TEXT TO READ:

1 Belle, tournez vers moy vos yeulx. Compare 4.9 and the note to 75.200–16 below.
62 lais. Lais could be “lais,” the type of poem, as in line 59 (Modern French lai); “lay,” that is, “secular” (also lai in Modern French); or as we have translated it, “rough” (Modern French laid). Similarly in line 63, homs lais could be either “layman” or “an ugly man.” No doubt all of these are meant to be suggested.
153 GW suggests that there is a line missing here in all four copies that contain this passage, providing the fifth rhyme in –ent. With line 155 we resume the numbering as in her edition.
161–64 Maistre Guillaume de Machaut . . . de rigour. Piaget (p. 166) suggests that Granson may be alluding here to Machaut’s Dit dou vergier, in which one does indeed find a description of the effects of Desire (lines 549–70), but in view of his casual use of citations (see the next two notes), it’s possible that the reference is less precise. Desire is one of the recurring motifs of Machaut’s dits; see the note to 12.12–13 above.
165–71 Et Guillaume de Saint Amour . . . nul sejour. Guillaume de Saint-Amour was a thirteenth-century scholastic whose only known work, in Latin, is a polemic against the mendicant orders. Only his picturesque name (from the town in which he was born) explains why he might be cited as an expert on desire or why, before Granson’s time, he replaces Guillaume de Lorris in the passage naming the author in some manuscripts of RR. See Langlois (Manuscrits, pp. 11, 25, and 83).
183 li bons maistres. The “good master” would be Jean de Meun, who wrote the long continuation to RR during the last third of the thirteenth century. Nowhere in his more than seventeen thousand lines, however, does he make any comment on the burning of desire. Compare Piaget, pp. 165–66.
200–16 Ne doy je bien estre joyeux . . . vos yeulx. The final stanza repeats both the form and the rhymes of the first sixteen lines of the poem. Line 216, moreover, is identical to line 1, bringing the poem to a close where it began. This line is the seventeenth in what should be a sixteen-line stanza, and it appears only in manuscript A, one of the four manuscripts that contain this poem, but it is required to complete the clause that seems to begin in line 214. In the same manuscript, this poem is immediately followed by 4, a rondeau in which the same line occurs at the beginning of the third stanza (see 4.9). Jung (“Répertoire,” p. 95) suggests that the rondeau is actually the conclusion to this lai.

WHAT NEEDS TO BE DONE: Rewrite everything in the Granson notes from "62 lais. Lais" down to "in her edition.", changing "Modern French" to "present-day French". The data after this point comes from a separate source.

GIVEN MATERIAL:
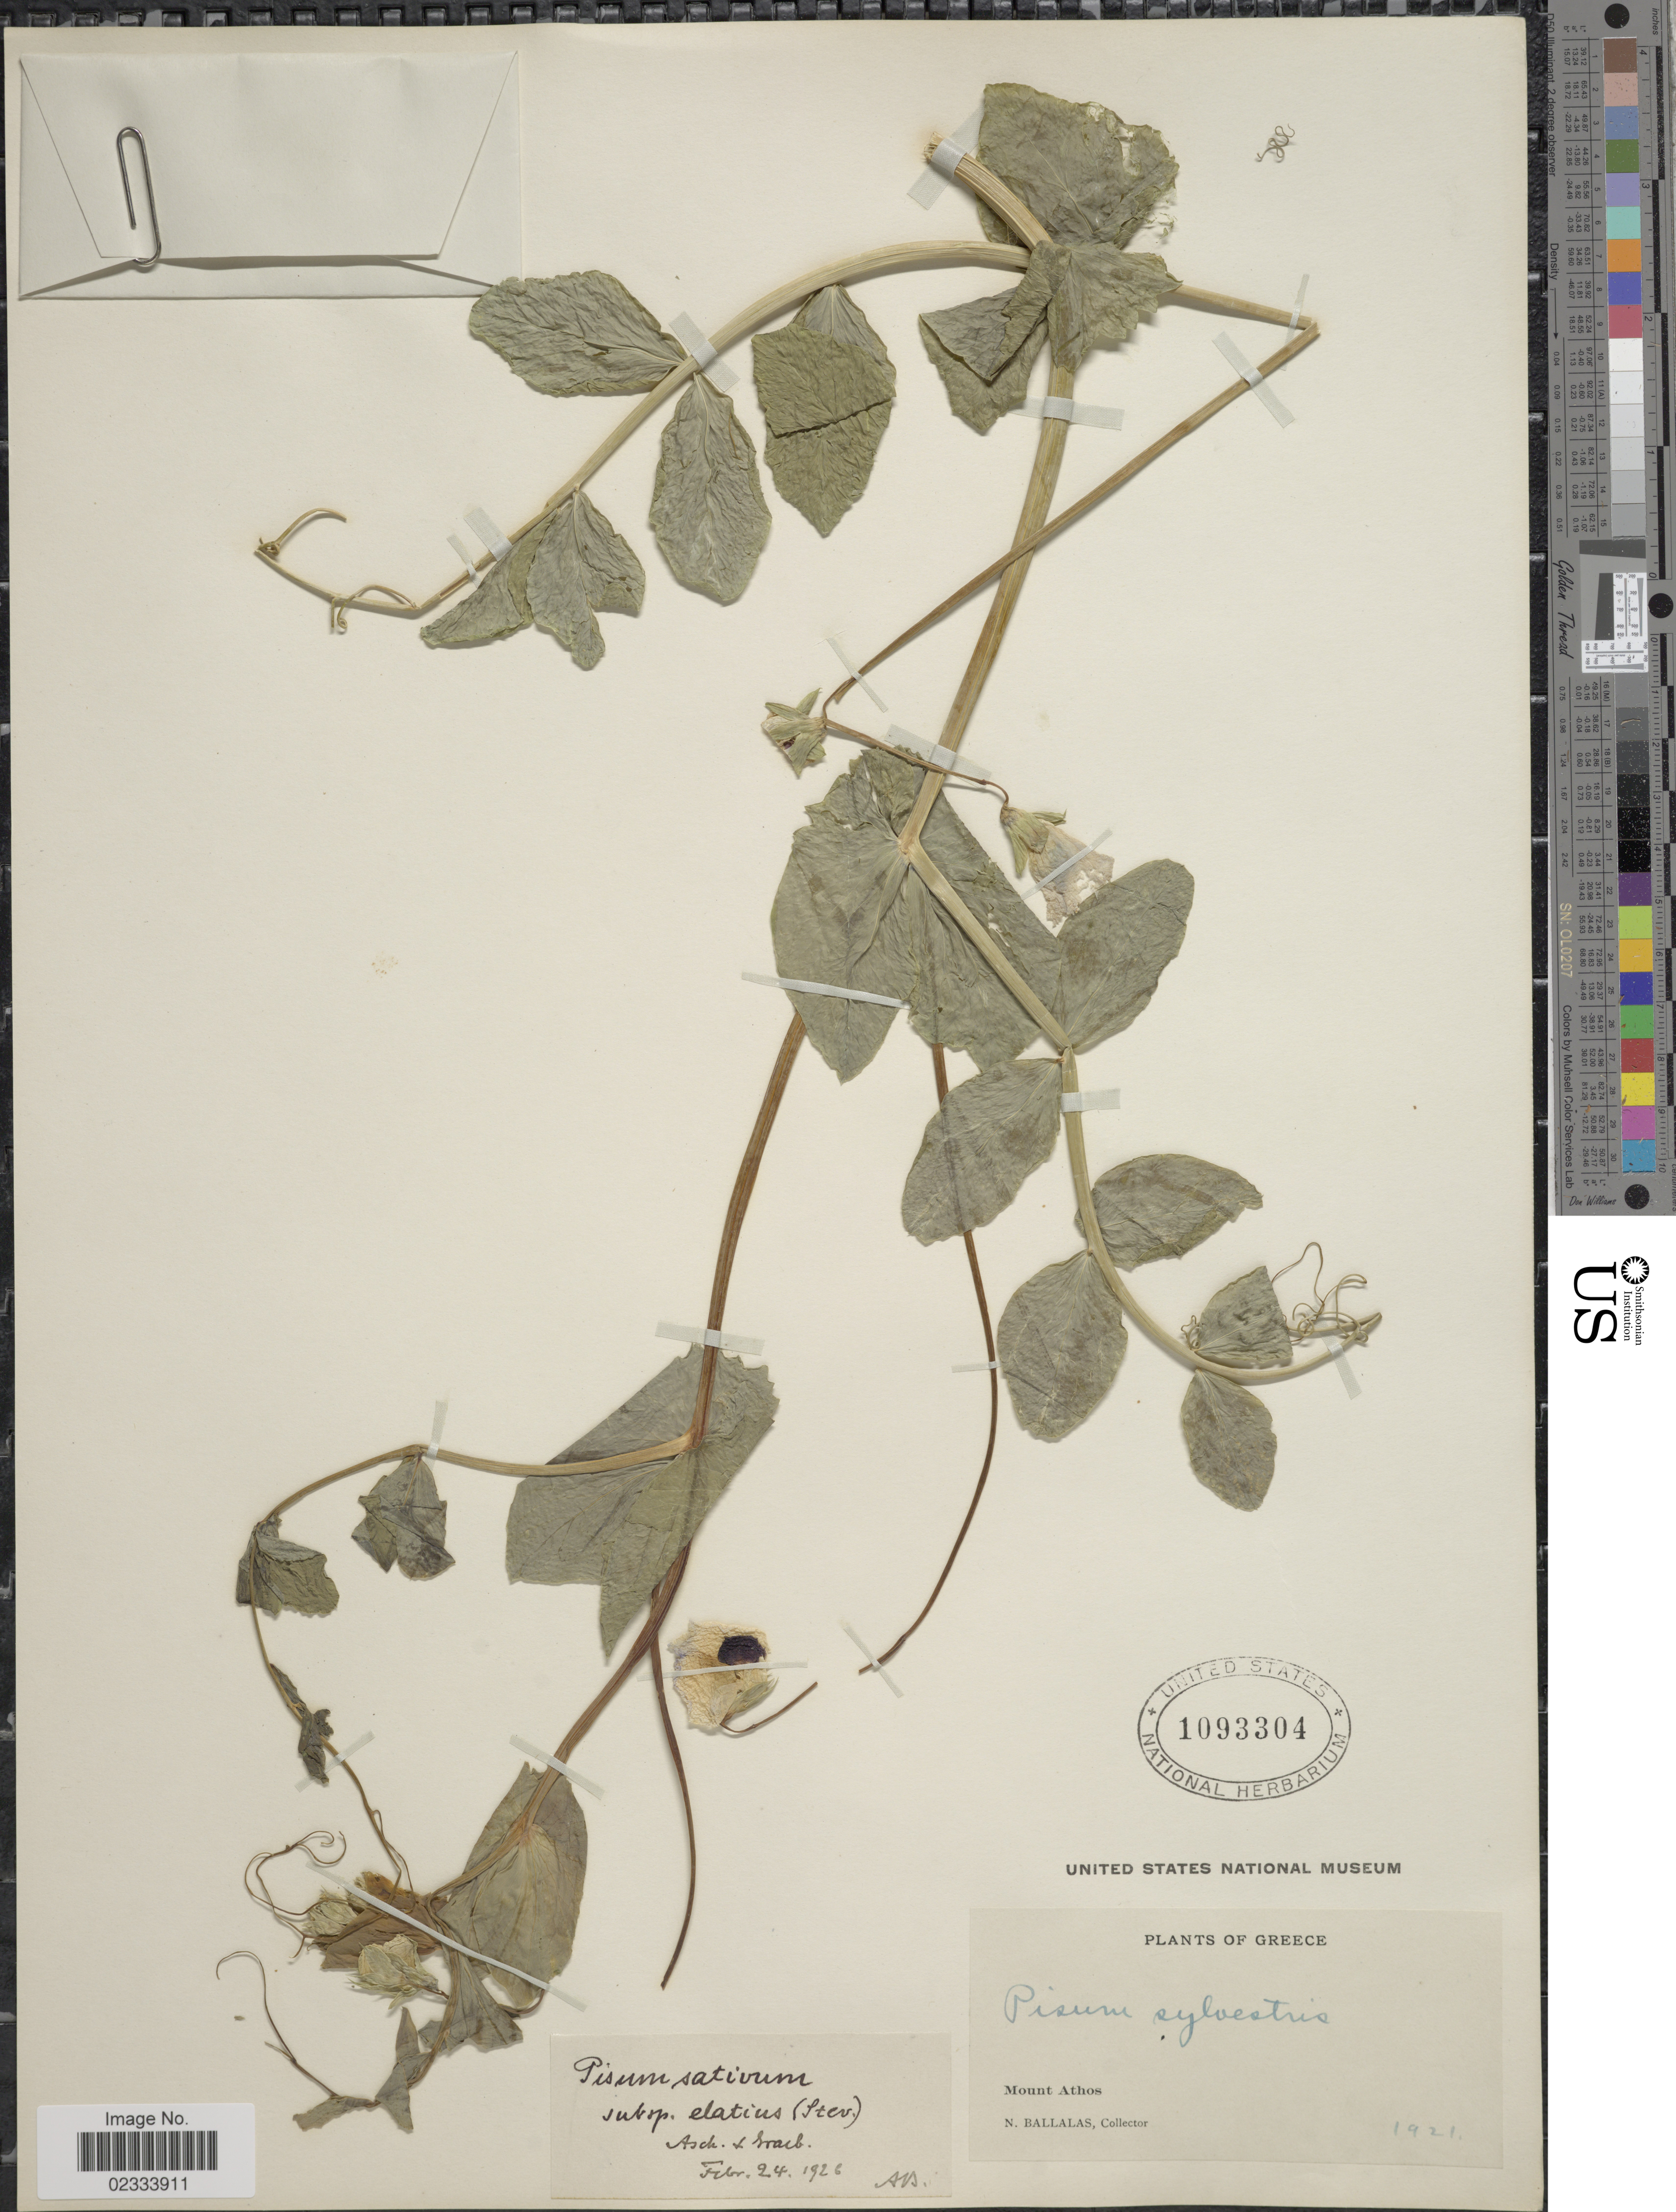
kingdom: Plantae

WRITTEN RESPONSE:
62 lais. Lais could be “lais,” the type of poem, as in line 59 (present-day French lai); “lay,” that is, “secular” (also lai in present-day French); or as we have translated it, “rough” (present-day French laid). Similarly in line 63, homs lais could be either “layman” or “an ugly man.” No doubt all of these are meant to be suggested.
153 GW suggests that there is a line missing here in all four copies that contain this passage, providing the fifth rhyme in –ent. With line 155 we resume the numbering as in her edition.